◆ Задание ◆
В тексте об искренности замените «монотонности» на «однообразия» во фрагменте, который начинается со слов «НОВАЯ ИСКРЕННОСТЬ: МОЙ» и заканчивается словами «с ним связываются.». Приведите этот фрагмент целиком.

◆ Исходный текст ◆
□ □ □
Искренность после коммунизма. Культурная история - [11]

Шрифт
Интервал

.

Другими словами, российские блогеры и участники чатов используют понятие «новая искренность» охотнее и чаще, чем другие «постпостмодернистские» обозначения. И нетрудно понять, почему так происходит. Во-первых, выражение «новая искренность» проще, чем отдающее наукообразием сочетание «постпостмодернизм» или придуманные Эпштейном термины с префиксами «пост−» и «транс−». Хотя, как указывал сам Эпштейн, в высокоинтеллектуальных постмодернистских кругах с настороженностью относились к таким понятиям, как «душа», «слеза» и «искренность», эти слова тем не менее всегда сохраняли важное место в массовой культуре. Во-вторых, — и это, возможно, еще важнее, — искренность длительное время занимала особое место в российском общественном сознании, в особенности с тех пор, как в 1953 году статья Померанцева об искренности в литературе проложила дорогу для критического переосмысления сталинизма. К ней мы вернемся в первой главе.

НОВАЯ ИСКРЕННОСТЬ: МОЙ ПОДХОД

В дальнейшем изложении я постараюсь показать, как работает риторика новой искренности, и поместить ее в исторический контекст. При этом меня будет особенно интересовать само слово «искренность». Чтобы избежать стилистической монотонности, я буду иногда заменять его на близкие понятия, такие как «честность», «открытость» или «доверительность». Но я прекрасно осознаю, что подобные слова не являются полными синонимами «искренности». Однако меня интересует не широкий тематический кластер, который они образуют вместе взятые, а «семантическая история» (Begriffsgeschichte) слóва «искренность» и те коннотации обновления и возрождения, которые сегодня с ним связываются.
□ □ □
◆ Фрагменты записей ◆

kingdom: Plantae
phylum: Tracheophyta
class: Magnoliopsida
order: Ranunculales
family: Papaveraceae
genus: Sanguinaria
□ □ □
◆ Ответ на задание ◆
НОВАЯ ИСКРЕННОСТЬ: МОЙ ПОДХОД

В дальнейшем изложении я постараюсь показать, как работает риторика новой искренности, и поместить ее в исторический контекст. При этом меня будет особенно интересовать само слово «искренность». Чтобы избежать стилистической однообразия, я буду иногда заменять его на близкие понятия, такие как «честность», «открытость» или «доверительность». Но я прекрасно осознаю, что подобные слова не являются полными синонимами «искренности». Однако меня интересует не широкий тематический кластер, который они образуют вместе взятые, а «семантическая история» (Begriffsgeschichte) слóва «искренность» и те коннотации обновления и возрождения, которые сегодня с ним связываются.